次に、 /tmp/finn_dev_masaaki/code_gen_ipgen_StreamingFCLayer_Batch_0_av35euos の ソースコードの top_StreamingFCLayer_Batch_0.cpp の関数定義文を示す。

void StreamingFCLayer_Batch_0(
                    hls::stream<ap_uint<49>> &in0,
                    hls::stream<ap_uint<784>> &weights,
                    hls::stream<ap_uint<16>> &out
                    )


これを合成した HDL の内の VHDL ファイルを示す。
/tmp/finn_dev_masaaki/code_gen_ipgen_StreamingFCLayer_Batch_0_av35euos/project_StreamingFCLayer_Batch_0/sol1/syn/vhdl ディレクトリの StreamingFCLayer_Batch_0_StreamingFCLayer_Batch_0.vhd の entity 文だけを引用する。

entity StreamingFCLayer_Batch_0_StreamingFCLayer_Batch_0 is
port (
    ap_clk : IN STD_LOGIC;
    ap_rst_n : IN STD_LOGIC;
    in0_V_V_TDATA : IN STD_LOGIC_VECTOR (55 downto 0);
    in0_V_V_TVALID : IN STD_LOGIC;
    in0_V_V_TREADY : OUT STD_LOGIC;
    weights_V_V_TDATA : IN STD_LOGIC_VECTOR (783 downto 0);
    weights_V_V_TVALID : IN STD_LOGIC;
    weights_V_V_TREADY : OUT STD_LOGIC;
    out_V_V_TDATA : OUT STD_LOGIC_VECTOR (15 downto 0);
    out_V_V_TVALID : OUT STD_LOGIC;
    out_V_V_TREADY : IN STD_LOGIC );
end;


次に、 code_gen_ipgen_StreamingDataWidthConverter_Batch_0_nzm_awqb を見てみよう。
######
StreamingFCLayer_Batch_0 の生成コードと VHDL を調べた上の本文を、最後の文の後から書き継ぐこと。 この後に置かれたデータは、上の本文とは別の資料である。

◆ **与えられた情報**
######
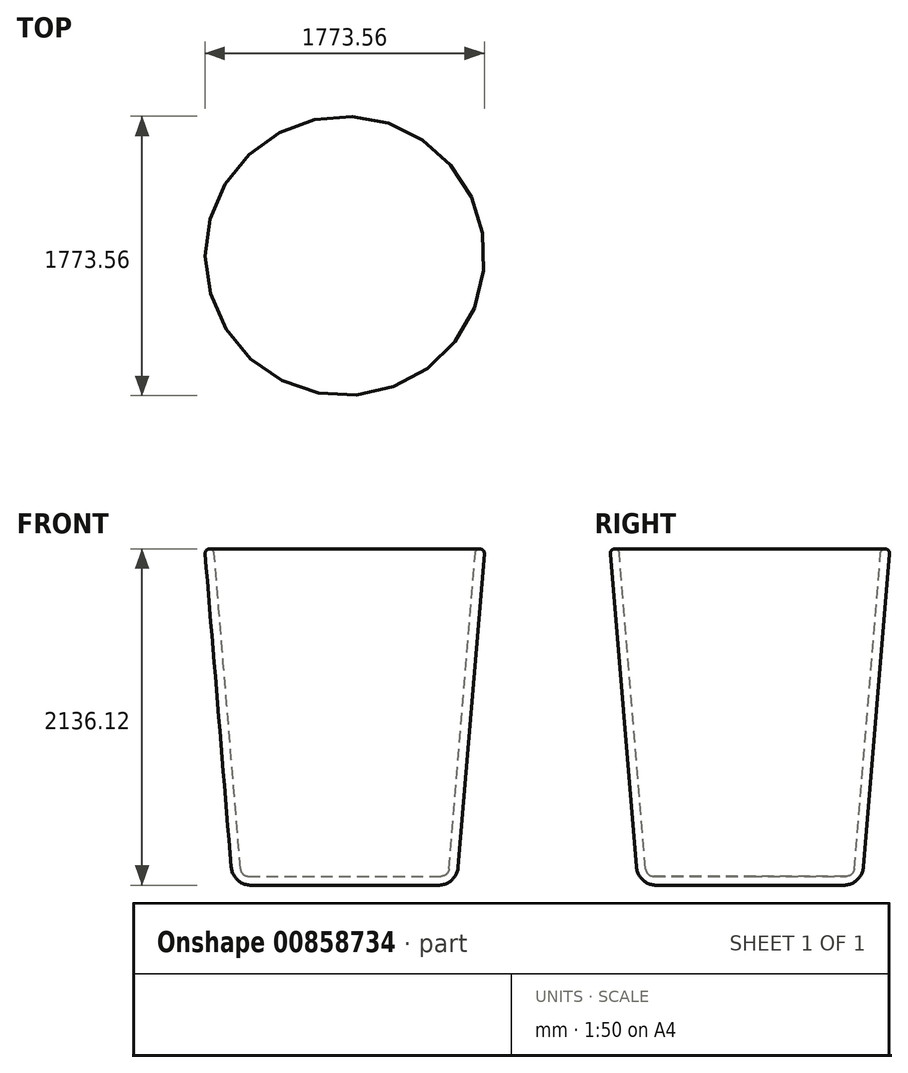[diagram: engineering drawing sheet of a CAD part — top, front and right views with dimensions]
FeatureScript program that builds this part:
######
◆ **解答**
finn_77_200605.png

hls_syn_StreamingDataWidthConverter_Batch_0.tcl や ソースコードの top_StreamingDataWidthConverter_Batch_0.cpp などがある。

/tmp/finn_dev_masaaki/code_gen_ipgen_StreamingDataWidth
Converter_Batch_0_nzm_awqb/project_StreamingDataWidthConverter_Batch_0/sol1 に移動して、syn ディレクトリや syn/report ディレクトリを見た。
finn_78_200605.png

StreamingDataWidthConverter_Batch_0_csynth.rpt を見てみよう。

================================================================
== Vivado HLS Report for 'StreamingDataWidthConverter_Batch_0'
================================================================
* Date:           Tue Jun  2 19:55:07 2020

* Version:        2019.2 (Build 2698951 on Thu Oct 24 19:15:34 MDT 2019)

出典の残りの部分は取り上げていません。